I had decided to play out the Kohbar (the nuptial chamber) for various reasons, but mostly because I wanted to achieve the meaning of the space as I had understood. The experience of the images and its transcending occurred in an erotic space; the newly wed along with the Bidhikari (usually a young married woman), were surrounded by abstract symbols and various figures across three nights and four days. They watched it or were watched over by the images in a state of fatigue and fasting and in the flicker of lamp light. It meant getting actors and putting up a set. We found an auditorium to erect the set, however the keeper would not let us use the toilet! As with respect to the actors it was a hard search, film actors were out of the question. Even though I had great rapport going with the families, none of the young girls would agree to go through the sindoor daan for the film, even if it was a fake doing. I tried looking at play groups in the region and the answer was the same. Finally, I crossed the border and went into the curfew stricken monarchy of Nepal to screen test a couple of girls whose folk dance I had seen on a local video. They agreed a week before the set was ready. They had never really faced camera before, but were very conversant with the Kohbar and were able stage artists.

By now we had got used to eating food cooked in Dalda smuggled from Nepal! The mud wall on the set was wet with fresh clay and was being subjected to 14 gas lights round the clock. Few phone calls to a set designer in Mumbai helped to put things in place. Six Madhubani artists painted the walls up feet by feet as it started to dry up. The painter friends and their families all turned out in their best for playing out the sundry other presences and the multitude that were needed to make a marriage look really real. The painters and artists often watched the slow process with interest; ensuring details were in place and enjoying the abundance of tea, thanks to the spot boy from Madhubani who in fact works in Famous studios. For three days and nights we were in a cine-trance shooting the nuptial chamber unraveling the complexity of portrayal of a triangular presence in the Kohbar!

There are stories and considerations lurking behind each scene in the film and behind the many that got excluded from the film.

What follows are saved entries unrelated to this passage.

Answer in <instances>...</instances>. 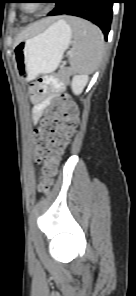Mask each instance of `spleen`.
Instances as JSON below:
<instances>
[{
    "label": "spleen",
    "mask_w": 136,
    "mask_h": 296,
    "mask_svg": "<svg viewBox=\"0 0 136 296\" xmlns=\"http://www.w3.org/2000/svg\"><path fill=\"white\" fill-rule=\"evenodd\" d=\"M68 23L74 38L70 54L71 69L80 74L93 73L103 56V34L97 26L80 18L69 17Z\"/></svg>",
    "instance_id": "1"
}]
</instances>
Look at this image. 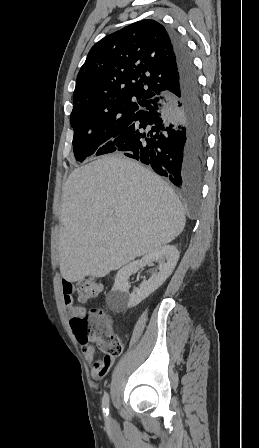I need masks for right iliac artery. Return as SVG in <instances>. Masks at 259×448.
I'll return each instance as SVG.
<instances>
[{"instance_id": "obj_1", "label": "right iliac artery", "mask_w": 259, "mask_h": 448, "mask_svg": "<svg viewBox=\"0 0 259 448\" xmlns=\"http://www.w3.org/2000/svg\"><path fill=\"white\" fill-rule=\"evenodd\" d=\"M102 410H103V415H104L105 421L109 422L110 421V418H109V396L107 393L103 396V399H102Z\"/></svg>"}]
</instances>
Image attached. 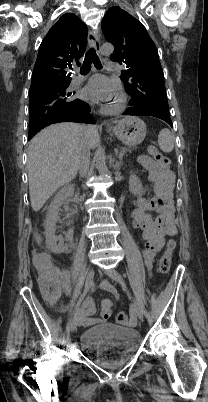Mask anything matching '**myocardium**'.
Returning <instances> with one entry per match:
<instances>
[{
    "mask_svg": "<svg viewBox=\"0 0 208 402\" xmlns=\"http://www.w3.org/2000/svg\"><path fill=\"white\" fill-rule=\"evenodd\" d=\"M118 102H124V99H123V98H119V99H118Z\"/></svg>",
    "mask_w": 208,
    "mask_h": 402,
    "instance_id": "obj_1",
    "label": "myocardium"
}]
</instances>
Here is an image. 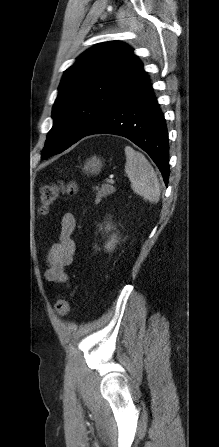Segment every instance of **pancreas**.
I'll list each match as a JSON object with an SVG mask.
<instances>
[{
    "label": "pancreas",
    "mask_w": 219,
    "mask_h": 447,
    "mask_svg": "<svg viewBox=\"0 0 219 447\" xmlns=\"http://www.w3.org/2000/svg\"><path fill=\"white\" fill-rule=\"evenodd\" d=\"M96 199H95V203H99L101 201L102 198L107 197L110 194H113L115 192V188L113 186L110 185H102L101 188L96 187Z\"/></svg>",
    "instance_id": "obj_1"
}]
</instances>
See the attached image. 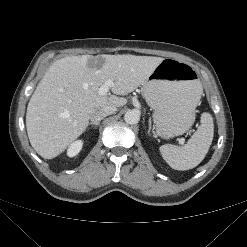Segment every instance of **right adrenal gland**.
Masks as SVG:
<instances>
[{
  "instance_id": "obj_1",
  "label": "right adrenal gland",
  "mask_w": 247,
  "mask_h": 247,
  "mask_svg": "<svg viewBox=\"0 0 247 247\" xmlns=\"http://www.w3.org/2000/svg\"><path fill=\"white\" fill-rule=\"evenodd\" d=\"M95 125L96 127L100 125V123H94V122H90L89 126Z\"/></svg>"
}]
</instances>
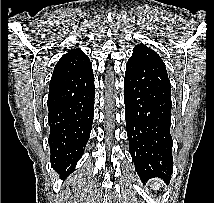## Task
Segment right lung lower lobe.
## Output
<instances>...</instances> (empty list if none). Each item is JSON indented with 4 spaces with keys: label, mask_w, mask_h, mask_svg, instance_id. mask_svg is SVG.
I'll return each instance as SVG.
<instances>
[{
    "label": "right lung lower lobe",
    "mask_w": 214,
    "mask_h": 203,
    "mask_svg": "<svg viewBox=\"0 0 214 203\" xmlns=\"http://www.w3.org/2000/svg\"><path fill=\"white\" fill-rule=\"evenodd\" d=\"M94 75L89 62L51 80L47 106L52 168L69 175L84 152L94 115Z\"/></svg>",
    "instance_id": "98d812e1"
}]
</instances>
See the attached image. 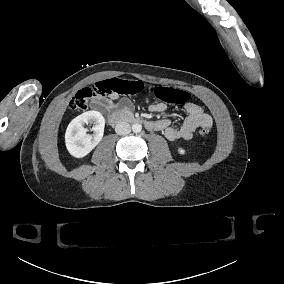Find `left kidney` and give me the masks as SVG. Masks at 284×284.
I'll use <instances>...</instances> for the list:
<instances>
[{
  "mask_svg": "<svg viewBox=\"0 0 284 284\" xmlns=\"http://www.w3.org/2000/svg\"><path fill=\"white\" fill-rule=\"evenodd\" d=\"M176 152L181 157H185L187 155V150L184 147H177Z\"/></svg>",
  "mask_w": 284,
  "mask_h": 284,
  "instance_id": "left-kidney-1",
  "label": "left kidney"
}]
</instances>
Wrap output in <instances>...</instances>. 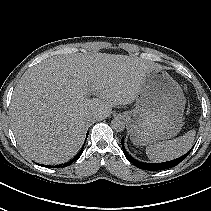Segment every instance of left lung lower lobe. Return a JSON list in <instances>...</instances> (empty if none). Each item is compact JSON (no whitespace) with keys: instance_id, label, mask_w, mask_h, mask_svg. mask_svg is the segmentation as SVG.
<instances>
[{"instance_id":"1","label":"left lung lower lobe","mask_w":211,"mask_h":211,"mask_svg":"<svg viewBox=\"0 0 211 211\" xmlns=\"http://www.w3.org/2000/svg\"><path fill=\"white\" fill-rule=\"evenodd\" d=\"M121 143H122L123 153L126 156V158L138 168L143 169V170H149V171H159V170H165V169L175 167L180 162H182L189 155L191 151L190 150L183 156L171 161L162 162V163H145V162H140L136 160L135 158H133L131 155L128 154V152L126 151L124 147V138H122Z\"/></svg>"}]
</instances>
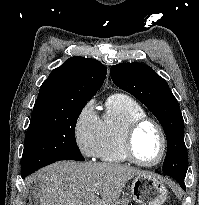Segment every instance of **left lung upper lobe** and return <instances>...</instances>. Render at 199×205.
Returning <instances> with one entry per match:
<instances>
[{"label":"left lung upper lobe","instance_id":"1","mask_svg":"<svg viewBox=\"0 0 199 205\" xmlns=\"http://www.w3.org/2000/svg\"><path fill=\"white\" fill-rule=\"evenodd\" d=\"M110 75L115 85L135 96L158 119L168 141L162 171L177 181H184L188 169L184 121L167 82L151 67L140 63L114 65Z\"/></svg>","mask_w":199,"mask_h":205}]
</instances>
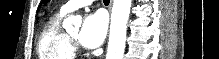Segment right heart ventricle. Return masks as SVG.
<instances>
[{
    "label": "right heart ventricle",
    "mask_w": 219,
    "mask_h": 59,
    "mask_svg": "<svg viewBox=\"0 0 219 59\" xmlns=\"http://www.w3.org/2000/svg\"><path fill=\"white\" fill-rule=\"evenodd\" d=\"M65 14H54L44 25L37 43L39 59H73L75 56L66 32L60 21Z\"/></svg>",
    "instance_id": "1"
}]
</instances>
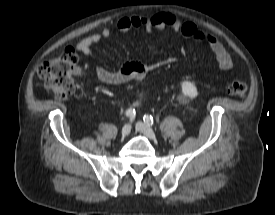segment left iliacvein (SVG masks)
Masks as SVG:
<instances>
[{
    "mask_svg": "<svg viewBox=\"0 0 275 215\" xmlns=\"http://www.w3.org/2000/svg\"><path fill=\"white\" fill-rule=\"evenodd\" d=\"M136 129L143 133L147 138L151 139V140H155L156 139V135L153 132V130L145 123L143 122H137L136 123Z\"/></svg>",
    "mask_w": 275,
    "mask_h": 215,
    "instance_id": "obj_1",
    "label": "left iliac vein"
}]
</instances>
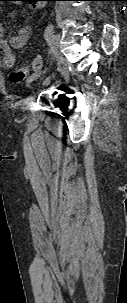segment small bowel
Returning a JSON list of instances; mask_svg holds the SVG:
<instances>
[{
  "label": "small bowel",
  "instance_id": "obj_1",
  "mask_svg": "<svg viewBox=\"0 0 127 303\" xmlns=\"http://www.w3.org/2000/svg\"><path fill=\"white\" fill-rule=\"evenodd\" d=\"M29 37L28 28H22L15 36L5 40L3 37V28L0 25V53L2 54V66L4 68H12L17 62L16 50L22 48Z\"/></svg>",
  "mask_w": 127,
  "mask_h": 303
}]
</instances>
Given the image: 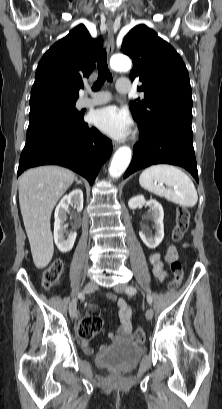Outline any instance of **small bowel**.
<instances>
[{"instance_id":"obj_1","label":"small bowel","mask_w":222,"mask_h":409,"mask_svg":"<svg viewBox=\"0 0 222 409\" xmlns=\"http://www.w3.org/2000/svg\"><path fill=\"white\" fill-rule=\"evenodd\" d=\"M184 247H188V244L185 243ZM177 259V251L174 246L170 245L167 247L165 256L163 257L161 253L155 252L152 253L149 257V261L152 265V270L154 276L159 281H164L168 277V273L165 270V262H170L171 260ZM108 299L115 303L118 309V316L120 320V325L115 332L108 333V338L114 343L119 344L123 342H132L133 341V311L128 306L125 300L117 298L115 295H108ZM92 310H97L95 307L91 308ZM89 317L87 314L85 318ZM96 318L101 321V317L98 312L91 315V318ZM81 345L86 354L92 355L95 350L89 346V341L82 339ZM108 345L103 344L100 349L105 351Z\"/></svg>"}]
</instances>
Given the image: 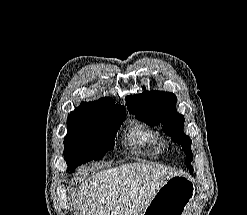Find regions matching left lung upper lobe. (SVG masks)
<instances>
[{
    "mask_svg": "<svg viewBox=\"0 0 247 215\" xmlns=\"http://www.w3.org/2000/svg\"><path fill=\"white\" fill-rule=\"evenodd\" d=\"M125 100L129 113L135 114L150 126L159 123L164 125L165 134L172 136L173 141L181 144L186 151V166L192 173L191 140L183 132L184 116L176 111V96L164 91H144L141 94L127 96Z\"/></svg>",
    "mask_w": 247,
    "mask_h": 215,
    "instance_id": "1",
    "label": "left lung upper lobe"
}]
</instances>
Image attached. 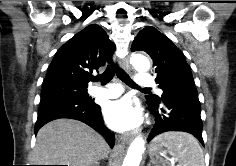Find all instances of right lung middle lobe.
<instances>
[{"instance_id": "right-lung-middle-lobe-1", "label": "right lung middle lobe", "mask_w": 236, "mask_h": 166, "mask_svg": "<svg viewBox=\"0 0 236 166\" xmlns=\"http://www.w3.org/2000/svg\"><path fill=\"white\" fill-rule=\"evenodd\" d=\"M64 97H72L84 103L91 100L87 93V87L72 86ZM42 98H47V96L42 94Z\"/></svg>"}]
</instances>
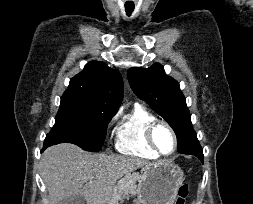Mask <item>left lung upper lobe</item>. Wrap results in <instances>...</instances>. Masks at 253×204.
Returning a JSON list of instances; mask_svg holds the SVG:
<instances>
[{"label": "left lung upper lobe", "instance_id": "left-lung-upper-lobe-1", "mask_svg": "<svg viewBox=\"0 0 253 204\" xmlns=\"http://www.w3.org/2000/svg\"><path fill=\"white\" fill-rule=\"evenodd\" d=\"M128 80L135 94L173 128L177 136L178 152L190 150L196 132L179 83L167 76L158 63L147 69H129Z\"/></svg>", "mask_w": 253, "mask_h": 204}]
</instances>
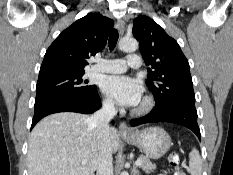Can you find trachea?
<instances>
[{"label": "trachea", "mask_w": 233, "mask_h": 175, "mask_svg": "<svg viewBox=\"0 0 233 175\" xmlns=\"http://www.w3.org/2000/svg\"><path fill=\"white\" fill-rule=\"evenodd\" d=\"M118 37H119V34H118L117 29H113L109 36V48L111 51L114 50L117 44V41H118Z\"/></svg>", "instance_id": "1"}]
</instances>
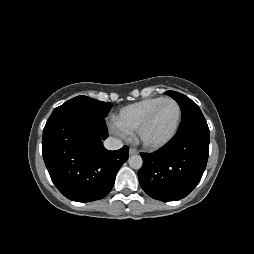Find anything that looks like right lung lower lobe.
I'll list each match as a JSON object with an SVG mask.
<instances>
[{
	"instance_id": "1",
	"label": "right lung lower lobe",
	"mask_w": 254,
	"mask_h": 254,
	"mask_svg": "<svg viewBox=\"0 0 254 254\" xmlns=\"http://www.w3.org/2000/svg\"><path fill=\"white\" fill-rule=\"evenodd\" d=\"M107 137L104 118L70 110L49 117L43 130V159L53 183L68 199L95 201L112 189L129 147L109 151L102 143Z\"/></svg>"
}]
</instances>
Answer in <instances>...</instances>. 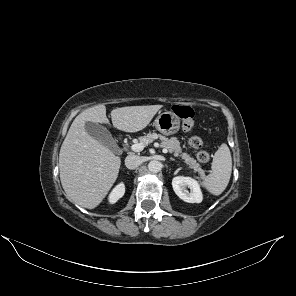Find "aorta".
I'll return each instance as SVG.
<instances>
[{
	"instance_id": "1",
	"label": "aorta",
	"mask_w": 296,
	"mask_h": 296,
	"mask_svg": "<svg viewBox=\"0 0 296 296\" xmlns=\"http://www.w3.org/2000/svg\"><path fill=\"white\" fill-rule=\"evenodd\" d=\"M162 163L157 160H152L148 164V170L152 173H157L161 170Z\"/></svg>"
}]
</instances>
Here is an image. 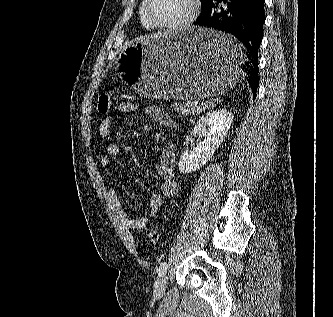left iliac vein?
<instances>
[{
  "label": "left iliac vein",
  "mask_w": 333,
  "mask_h": 317,
  "mask_svg": "<svg viewBox=\"0 0 333 317\" xmlns=\"http://www.w3.org/2000/svg\"><path fill=\"white\" fill-rule=\"evenodd\" d=\"M167 286V277L165 275L160 276L154 286V294L157 297H162L165 293Z\"/></svg>",
  "instance_id": "left-iliac-vein-1"
}]
</instances>
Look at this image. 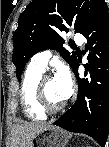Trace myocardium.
Segmentation results:
<instances>
[{"instance_id": "1", "label": "myocardium", "mask_w": 109, "mask_h": 147, "mask_svg": "<svg viewBox=\"0 0 109 147\" xmlns=\"http://www.w3.org/2000/svg\"><path fill=\"white\" fill-rule=\"evenodd\" d=\"M51 78L52 77L49 75H44L40 78L36 88V102L42 111L54 114L60 112L64 108L65 102L63 101L58 105H52L48 100L45 93V83Z\"/></svg>"}]
</instances>
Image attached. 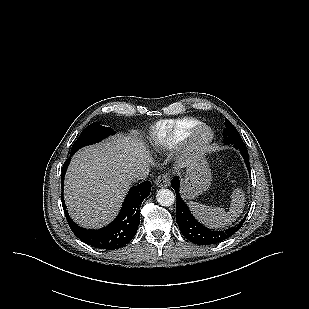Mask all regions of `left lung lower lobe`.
Listing matches in <instances>:
<instances>
[{
	"label": "left lung lower lobe",
	"instance_id": "1",
	"mask_svg": "<svg viewBox=\"0 0 309 309\" xmlns=\"http://www.w3.org/2000/svg\"><path fill=\"white\" fill-rule=\"evenodd\" d=\"M235 148H237L245 161V164L250 171V163L248 157L247 147L244 142L234 143L232 144ZM172 187L176 192V221L180 228L182 234L191 242L198 245H210L216 244L226 240L235 234L243 225L245 218L242 222H240L237 226L229 228L225 231H214L205 226H203L200 222H198L195 217L189 211L188 206L181 199L179 194V186L180 180L178 177L173 178Z\"/></svg>",
	"mask_w": 309,
	"mask_h": 309
}]
</instances>
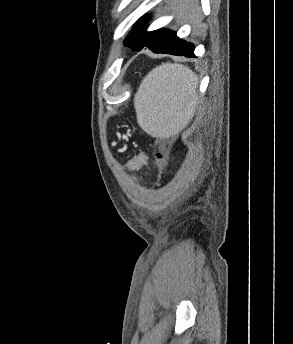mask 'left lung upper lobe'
Wrapping results in <instances>:
<instances>
[{
	"mask_svg": "<svg viewBox=\"0 0 293 344\" xmlns=\"http://www.w3.org/2000/svg\"><path fill=\"white\" fill-rule=\"evenodd\" d=\"M176 33L166 29H158L152 32H146V25L138 23L128 37L125 44L134 51L141 50L145 46L160 45L169 42Z\"/></svg>",
	"mask_w": 293,
	"mask_h": 344,
	"instance_id": "left-lung-upper-lobe-1",
	"label": "left lung upper lobe"
}]
</instances>
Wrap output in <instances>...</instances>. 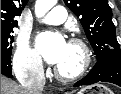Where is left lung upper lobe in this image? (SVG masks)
<instances>
[{"mask_svg":"<svg viewBox=\"0 0 121 94\" xmlns=\"http://www.w3.org/2000/svg\"><path fill=\"white\" fill-rule=\"evenodd\" d=\"M64 2L77 17H80L97 60L121 59L108 0H64Z\"/></svg>","mask_w":121,"mask_h":94,"instance_id":"obj_1","label":"left lung upper lobe"}]
</instances>
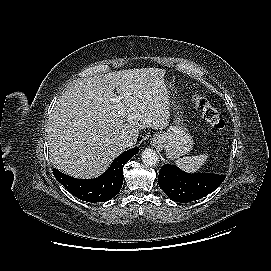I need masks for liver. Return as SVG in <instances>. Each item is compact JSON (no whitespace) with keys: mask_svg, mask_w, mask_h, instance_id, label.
<instances>
[{"mask_svg":"<svg viewBox=\"0 0 271 271\" xmlns=\"http://www.w3.org/2000/svg\"><path fill=\"white\" fill-rule=\"evenodd\" d=\"M165 73L158 68L120 70L69 86L57 99L47 124L52 163L72 177H97L123 151L118 145L121 136L129 135L135 144L139 130L167 127L170 104ZM115 88L120 103L114 101Z\"/></svg>","mask_w":271,"mask_h":271,"instance_id":"1","label":"liver"}]
</instances>
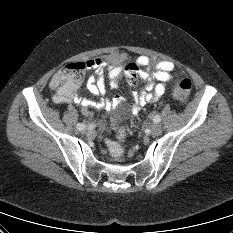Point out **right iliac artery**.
Listing matches in <instances>:
<instances>
[{"label": "right iliac artery", "instance_id": "obj_1", "mask_svg": "<svg viewBox=\"0 0 233 233\" xmlns=\"http://www.w3.org/2000/svg\"><path fill=\"white\" fill-rule=\"evenodd\" d=\"M84 127H86V125H84L83 123H78L76 126L78 130H83Z\"/></svg>", "mask_w": 233, "mask_h": 233}]
</instances>
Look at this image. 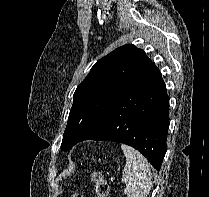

There are tales that came up after the shoot and events after the film was made that had me fully consumed, and I must add that it was at times very painful. I know that the Kachabchiya painter Swarup Lal Paswan is very unwell and very old and his life will not change very much even if people will get to know him now. However, he has changed the way people will look at Madhubani paintings. And I believe that such possibilities exist beyond the expected. In a sense that is what I have tried to get into the film.

Praveen Kumar is a graduate in Economics from Delhi University (1985) following which he did a Diploma in Film Direction from VARAN, Paris (1987). He subsequently worked with educational TV in New Delhi, producing short videos on various issues before directing the documentary Unto the Fold in 1996. It was screened at several International film Festivals including at Mannheim and Cinema du Reel. Naina Jogin (The Ascetic Eye) is his latest work.